Just one note thinking over the concurrency model.
The encapsulation of the concurrent block is doing no more than checking the buffer and flushing the timed out events downstream.
So in the event of concurrency, we should never block. We just give up, skip, and not do the job as the other side/thread is already doing exactly the same job.

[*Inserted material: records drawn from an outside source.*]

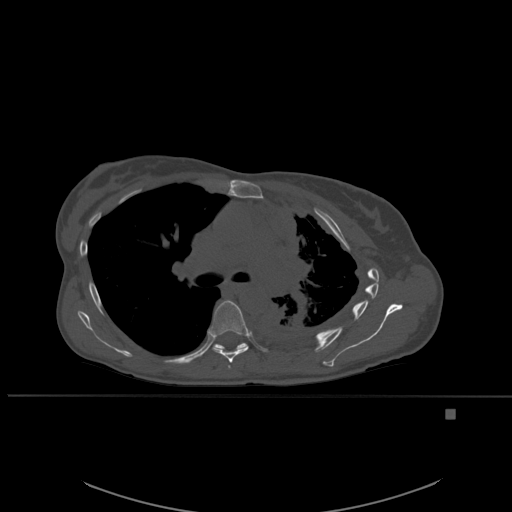
CT including the spine, one axial slice. Bone window (W 1800 / L 400 HU). 1.5 mm slice thickness. 512 × 512 image matrix. Patient: female, 45 years. Case-level facts recorded for this patient, not image findings: primary cancer: lung.
Annotated regions visible in this slice (semi-automatically segmented with operator editing):
- T5 vertebra: box from (x=228, y=365) to (x=230, y=369) px
- T6 vertebra: (x=209, y=300)–(x=249, y=363)
- T7 vertebra: (x=214, y=342)–(x=248, y=350)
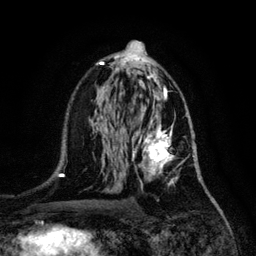
Breast MRI, one axial slice; position 67 of 128 along the scan axis; cropped to one breast; dynamic contrast-enhanced series, time point 2 of 6 at this slice position (early post-contrast); 3 T; TE 4.2 ms, TR 7.9 ms; 256 × 256 image matrix, field of view 170 × 170 mm. Female patient.
Outlined on this slice (semi-automatically segmented with operator editing):
- enhancing-tissue mask used for the functional tumour volume (all voxels passing the contrast-enhancement thresholds inside the analysis volume; usually the tumour): bounding box (x1, y1, x2, y2) in pixels: (132, 117, 194, 187)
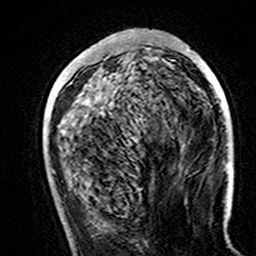
Breast MRI (dynamic contrast-enhanced), one axial slice. Slice 57 of 160 in the series (ordered by position). Cropped to one breast. Dynamic contrast-enhanced series, time point 2 of 7 at this slice position (early post-contrast). 3 T. TE 4.6 ms, TR 7.4 ms. 1 mm slice thickness. 256 × 256 image matrix, field of view 144 × 144 mm. Female patient.
Structures marked on this image (semi-automatic segmentation, software-assisted and operator-edited):
- enhancing-tissue mask used for the functional tumour volume (all voxels passing the contrast-enhancement thresholds inside the analysis volume; usually the tumour): bounding box [x1, y1, x2, y2] px = [226, 165, 229, 168]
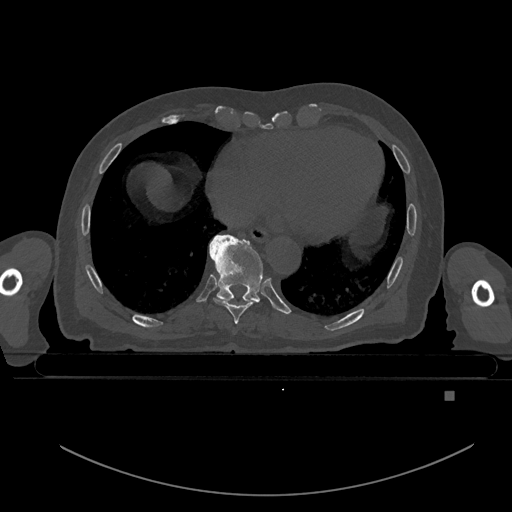
CT including the spine, one axial slice; slice 173 of 969 in the series (ordered by position); bone window (W 1800 / L 400 HU); 512 × 512 image matrix, field of view 456 × 456 mm. Patient: male, 82 years. From the clinical record (not read from this slice): primary cancer: prostate.
Structures marked on this image (semi-automatically segmented with operator editing):
- T8 vertebra: bounding box (x1, y1, x2, y2) in pixels: (213, 297, 254, 324)
- T9 vertebra: (209, 234, 263, 303)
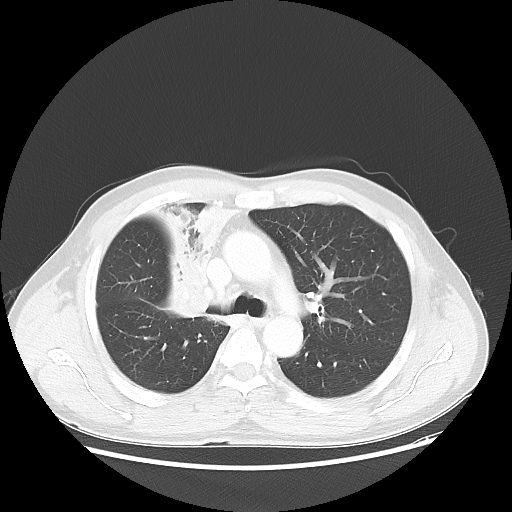
Chest CT, one axial slice. Reconstruction kernel LUNG. Lung window (W 1500 / L -600 HU). 5 mm slice thickness. 512 × 512 image matrix. Patient: male, 60 years. From the clinical record (not read from this slice): clinical TNM (as recorded): T2a N1 M0.
Structures marked on this image (bounding box drawn by a radiologist):
- lung tumour (recorded histology: squamous cell carcinoma): bounding box <139,193,240,324> (left, top, right, bottom; pixels)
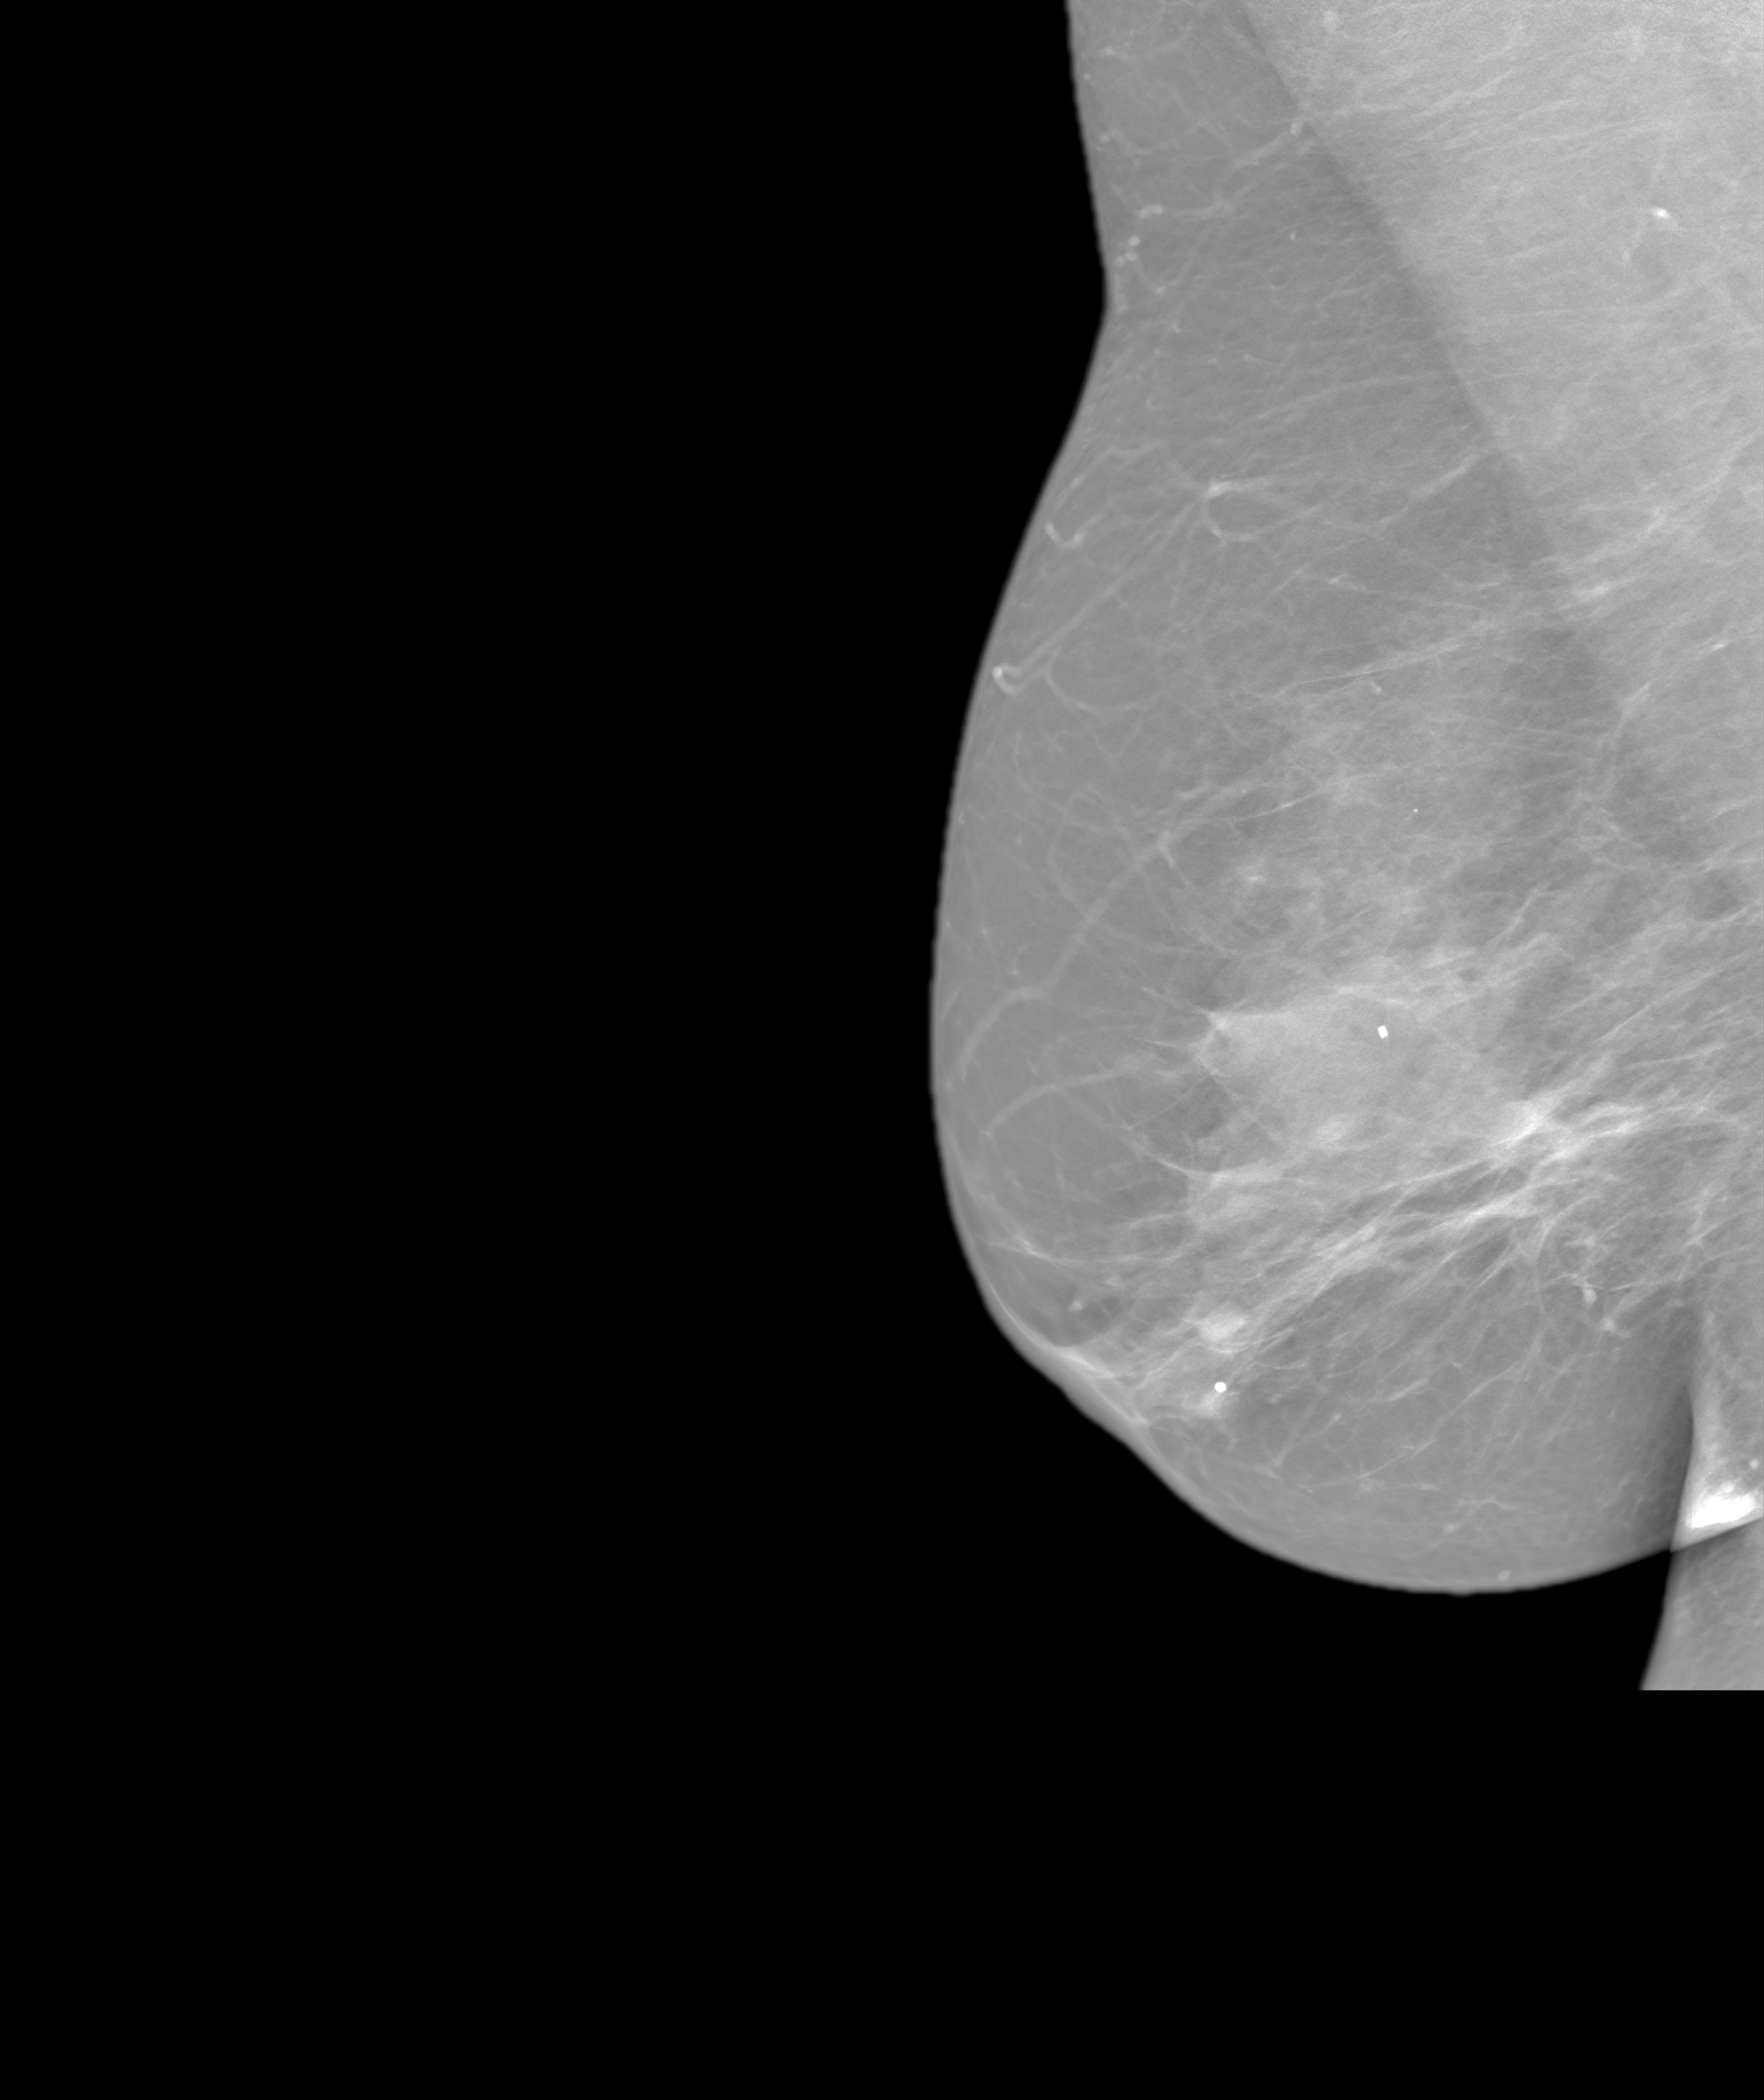
Annual screening mammography examination; system: SenoIris_1SP2(440). Patient aged 48 years (female).
Image type: synthesized 2-D view from tomosynthesis. Breast: right. Projection: mediolateral oblique (MLO) view.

There is no point of blocking to do it again.
Akara Sucharitakul
@akara
Dec 30 2016 18:17
So, synchronized is not working here. We probably want to resort to some kind of flag or semaphore. Whether we want to use the Java semaphore or just a volatile boolean (or something else) as a flag, I'll leave it to you.
Anil Gursel
@anilgursel
Dec 30 2016 18:57
sorry, I could not understand the context exactly. Are you talking about the concurrent access to the “buffer like structure” to find out time outs? If so, it does not seem to be concurrent access. I was mistaken on that yesterday. It is the same thread as the flow is running on. In other words, there will not be a scenario where flow and timer is running in parallel.
Anil Gursel
@anilgursel
Dec 30 2016 19:05
between, while similar, our use case is different than delay. So, while I keep some internal structures for tracking, I do not have a buffer that’s used for back pressuring. I want the original flow to be responsible for back pressuring (anyway the original flow is the downstream in the scenario), while our stage should not be creating any extra demand accidentally (with the timeout use cases).